A day trip to Dia:Beacon one early autumn afternoon unearthed from my art historical vault 1960s era Minimalism that conceptually critiqued the commodified art world. However, it was not the gargantuan “Torqued Ellipses” by Richard Serra that stuck it to the man—his work is sold by world-renowned powerhouse Gagosian Gallery—but the cackling faux-bird audio “Birdcalls” (1972/1981) by pioneer sound artist Louise Lawler resonating throughout the cherry blossom west garden that really put the art market in a quandary. Trending this month in Bushwick artists continue to investigate the ear over the eye. Stop, collaborate and listen as Sound Art takes center stage transforming art into aural adventures.
Sound emerges from a triad of performers navigating an immense interior flanked by two large concave cement sculptures in Tim Bruniges’s “Mirrors.” Three performers on the saxophone, bass and trumpet play atonal notes as they glide throughout the stage. A microphone in the center of each sound mirror picks up the ambient sounds in the gallery and feed them into infinite loops. Signal’s vast exhibition space resonates with sound art. Its minimalist warehouse rotunda reverberates similarly to an echo in a wind tunnel. As if exerting a bellowing cry from one end of an expansive—yet enclosed—space, noise gently echoes until silence once again overcomes.
Like the rippling waves of a skipping rock, sound repeats itself as it bounces between Bruniges’s monolithic “Mirrors.” Melody is overcome by dissonance as sweet sounds of disparate notes coalesce into a score far from the conventional forms of harmony. Viewers are encouraged to tap into their inner wanderlust and circumnavigate the performance space to hear the tonal variations between locations.
Sound and Visual Art coincide as artist Gilbert Hsiao’s “Hit Parade” repurposes the antiquated—yet much loved—record player in a participatory spectacle for the ears and eyes. Hsiao creates a day glo atmosphere boasting a mellowed 1980s VIP scene inviting viewers to be the DJs by adding or subtracting disks to switch up nuanced beats.

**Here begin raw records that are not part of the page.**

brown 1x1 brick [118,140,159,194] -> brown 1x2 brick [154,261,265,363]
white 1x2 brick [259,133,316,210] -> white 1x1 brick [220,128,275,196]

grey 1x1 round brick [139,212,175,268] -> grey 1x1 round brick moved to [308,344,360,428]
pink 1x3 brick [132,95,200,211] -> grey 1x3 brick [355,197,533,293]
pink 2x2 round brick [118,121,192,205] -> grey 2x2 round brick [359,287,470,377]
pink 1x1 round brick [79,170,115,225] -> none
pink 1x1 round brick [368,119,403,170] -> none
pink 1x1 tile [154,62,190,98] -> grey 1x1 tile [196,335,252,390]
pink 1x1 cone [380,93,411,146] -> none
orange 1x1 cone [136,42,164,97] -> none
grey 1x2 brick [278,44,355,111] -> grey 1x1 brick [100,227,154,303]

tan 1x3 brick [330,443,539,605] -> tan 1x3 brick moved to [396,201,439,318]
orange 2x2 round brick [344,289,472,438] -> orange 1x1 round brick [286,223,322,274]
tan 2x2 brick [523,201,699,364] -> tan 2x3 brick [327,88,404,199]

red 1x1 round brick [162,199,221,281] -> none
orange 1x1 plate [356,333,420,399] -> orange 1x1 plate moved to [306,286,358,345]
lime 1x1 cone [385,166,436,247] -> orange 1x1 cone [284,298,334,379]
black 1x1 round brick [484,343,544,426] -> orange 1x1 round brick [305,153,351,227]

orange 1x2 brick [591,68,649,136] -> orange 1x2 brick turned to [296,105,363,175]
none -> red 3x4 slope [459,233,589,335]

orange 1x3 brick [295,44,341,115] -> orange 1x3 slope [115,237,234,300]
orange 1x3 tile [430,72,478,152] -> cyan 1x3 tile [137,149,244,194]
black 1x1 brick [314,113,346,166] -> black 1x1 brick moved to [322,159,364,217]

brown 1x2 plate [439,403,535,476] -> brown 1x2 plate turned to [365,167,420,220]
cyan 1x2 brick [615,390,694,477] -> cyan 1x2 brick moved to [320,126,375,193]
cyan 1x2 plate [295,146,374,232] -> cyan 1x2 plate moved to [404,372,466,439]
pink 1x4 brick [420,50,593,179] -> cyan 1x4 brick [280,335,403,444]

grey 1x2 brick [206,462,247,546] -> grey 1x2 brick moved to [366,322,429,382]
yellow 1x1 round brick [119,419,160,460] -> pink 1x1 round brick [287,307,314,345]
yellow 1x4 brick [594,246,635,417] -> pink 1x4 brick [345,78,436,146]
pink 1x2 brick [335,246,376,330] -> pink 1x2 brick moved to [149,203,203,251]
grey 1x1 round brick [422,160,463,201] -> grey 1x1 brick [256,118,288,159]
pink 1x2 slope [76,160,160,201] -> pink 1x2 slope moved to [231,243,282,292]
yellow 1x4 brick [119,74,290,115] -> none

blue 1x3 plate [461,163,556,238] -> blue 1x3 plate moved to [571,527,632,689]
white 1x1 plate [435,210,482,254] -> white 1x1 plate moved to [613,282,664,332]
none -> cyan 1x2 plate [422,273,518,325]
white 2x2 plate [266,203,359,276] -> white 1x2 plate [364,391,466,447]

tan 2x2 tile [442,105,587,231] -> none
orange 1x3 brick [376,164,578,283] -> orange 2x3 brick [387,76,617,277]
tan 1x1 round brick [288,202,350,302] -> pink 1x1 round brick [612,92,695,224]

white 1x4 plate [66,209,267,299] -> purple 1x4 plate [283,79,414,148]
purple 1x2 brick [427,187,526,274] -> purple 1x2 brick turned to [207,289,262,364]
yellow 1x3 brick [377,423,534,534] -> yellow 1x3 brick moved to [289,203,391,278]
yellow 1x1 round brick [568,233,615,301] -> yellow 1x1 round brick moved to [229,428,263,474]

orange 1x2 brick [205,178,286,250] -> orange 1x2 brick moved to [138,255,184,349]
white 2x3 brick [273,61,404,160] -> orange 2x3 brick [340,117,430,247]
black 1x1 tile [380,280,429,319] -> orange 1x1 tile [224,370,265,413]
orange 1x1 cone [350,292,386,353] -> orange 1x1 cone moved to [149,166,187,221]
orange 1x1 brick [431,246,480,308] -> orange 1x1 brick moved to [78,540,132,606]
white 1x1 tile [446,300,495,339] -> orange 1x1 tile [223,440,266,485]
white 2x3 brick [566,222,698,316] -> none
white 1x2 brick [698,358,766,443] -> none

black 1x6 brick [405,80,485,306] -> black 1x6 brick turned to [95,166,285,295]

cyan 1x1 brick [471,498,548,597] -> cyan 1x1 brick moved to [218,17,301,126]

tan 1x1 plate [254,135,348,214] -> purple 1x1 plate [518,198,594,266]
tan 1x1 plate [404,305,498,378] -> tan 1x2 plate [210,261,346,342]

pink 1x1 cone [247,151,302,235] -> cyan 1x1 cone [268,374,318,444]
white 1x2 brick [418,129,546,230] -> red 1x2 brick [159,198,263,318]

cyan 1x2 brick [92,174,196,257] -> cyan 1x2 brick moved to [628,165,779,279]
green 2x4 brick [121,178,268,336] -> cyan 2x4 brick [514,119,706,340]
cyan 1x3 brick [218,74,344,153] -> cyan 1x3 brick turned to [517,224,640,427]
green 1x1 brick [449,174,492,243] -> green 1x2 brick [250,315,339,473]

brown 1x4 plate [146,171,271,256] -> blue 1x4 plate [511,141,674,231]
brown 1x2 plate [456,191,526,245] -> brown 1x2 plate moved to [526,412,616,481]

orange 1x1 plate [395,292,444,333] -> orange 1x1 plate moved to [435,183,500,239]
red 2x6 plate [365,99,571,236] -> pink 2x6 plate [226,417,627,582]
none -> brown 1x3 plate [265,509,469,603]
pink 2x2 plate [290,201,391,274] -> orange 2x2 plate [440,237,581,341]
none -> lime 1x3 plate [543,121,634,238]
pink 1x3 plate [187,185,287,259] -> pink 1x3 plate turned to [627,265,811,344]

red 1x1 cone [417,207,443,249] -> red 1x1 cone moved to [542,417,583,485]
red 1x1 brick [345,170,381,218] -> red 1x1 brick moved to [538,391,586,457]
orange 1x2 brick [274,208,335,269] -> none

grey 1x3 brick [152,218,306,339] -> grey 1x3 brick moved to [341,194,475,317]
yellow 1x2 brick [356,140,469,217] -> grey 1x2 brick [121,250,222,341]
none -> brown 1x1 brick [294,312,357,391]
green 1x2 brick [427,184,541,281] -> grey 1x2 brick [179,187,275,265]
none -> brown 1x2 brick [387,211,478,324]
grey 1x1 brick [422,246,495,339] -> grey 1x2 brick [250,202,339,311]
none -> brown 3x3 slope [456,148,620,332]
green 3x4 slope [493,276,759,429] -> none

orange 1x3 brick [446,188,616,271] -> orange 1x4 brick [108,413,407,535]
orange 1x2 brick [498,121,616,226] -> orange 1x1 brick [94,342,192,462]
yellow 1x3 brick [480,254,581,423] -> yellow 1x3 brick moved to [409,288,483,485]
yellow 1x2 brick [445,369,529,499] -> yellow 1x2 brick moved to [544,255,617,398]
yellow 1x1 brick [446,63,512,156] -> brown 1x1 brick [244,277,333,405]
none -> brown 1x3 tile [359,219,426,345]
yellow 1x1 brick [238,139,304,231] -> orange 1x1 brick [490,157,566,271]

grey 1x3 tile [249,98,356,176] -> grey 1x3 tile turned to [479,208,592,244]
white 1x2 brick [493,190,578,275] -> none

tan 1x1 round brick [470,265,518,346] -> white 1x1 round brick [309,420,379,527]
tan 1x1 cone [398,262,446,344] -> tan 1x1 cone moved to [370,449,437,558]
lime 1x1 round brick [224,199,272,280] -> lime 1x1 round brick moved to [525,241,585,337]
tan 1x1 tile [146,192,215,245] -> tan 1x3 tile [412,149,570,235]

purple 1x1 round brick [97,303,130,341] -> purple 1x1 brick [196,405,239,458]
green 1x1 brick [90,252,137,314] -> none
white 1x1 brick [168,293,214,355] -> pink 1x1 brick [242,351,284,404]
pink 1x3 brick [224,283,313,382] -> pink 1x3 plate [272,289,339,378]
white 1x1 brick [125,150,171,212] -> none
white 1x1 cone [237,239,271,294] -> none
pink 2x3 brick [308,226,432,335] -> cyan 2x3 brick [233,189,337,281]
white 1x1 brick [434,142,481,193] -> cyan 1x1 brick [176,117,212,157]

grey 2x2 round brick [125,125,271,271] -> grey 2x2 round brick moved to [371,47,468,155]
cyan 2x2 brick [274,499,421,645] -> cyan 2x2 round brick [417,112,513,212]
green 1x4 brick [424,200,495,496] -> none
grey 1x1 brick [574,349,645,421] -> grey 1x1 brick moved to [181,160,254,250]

Amidst black lights in a darkened room, neon painted record players spin ambient sounds from multicolored disks. Sounds created are quiet murmurs, scratches and hiccups reminiscent of a record’s end when the needle circles the last grooves before the player kicks it back to its holding pin. Viewers become conductors to create a new-age symphony of electronic notes.
Sound accompanied Lendvay and Ting’s pairing of minimalist painting and mixed media sculptures as saxophonist Zuriel Waters serenaded gallery-goers with an original score inspired by the show on Bushwick Beat Nite. The visual and aural coincided as Waters belted smooth melodies from a corner in the basement gallery space. His harmonic notes echoed through the white walls and accentuated the theme of the show inspired by an artist’s intimate bond with creation while working alone in the studio.
If the 2013 exhibition “Soundings: A Contemporary Score” at the high-brow Museum of Modern Art is not an indicator of Sound Art’s rank, then perusing the galleries of Bushwick will further ensue its rising placement in the canon of contemporary art. Notes emerging from itinerant instruments, noise emitting from music players, or original scores accompanying visual art are the many variations of Sound Art vibrating through the walls of Bushwick galleries. Whether accompanying film, video, installations, and sculptures, or existing on its own in an instrumental performance, Sound Art resonates this early Spring—and its not looking to be muted any time soon.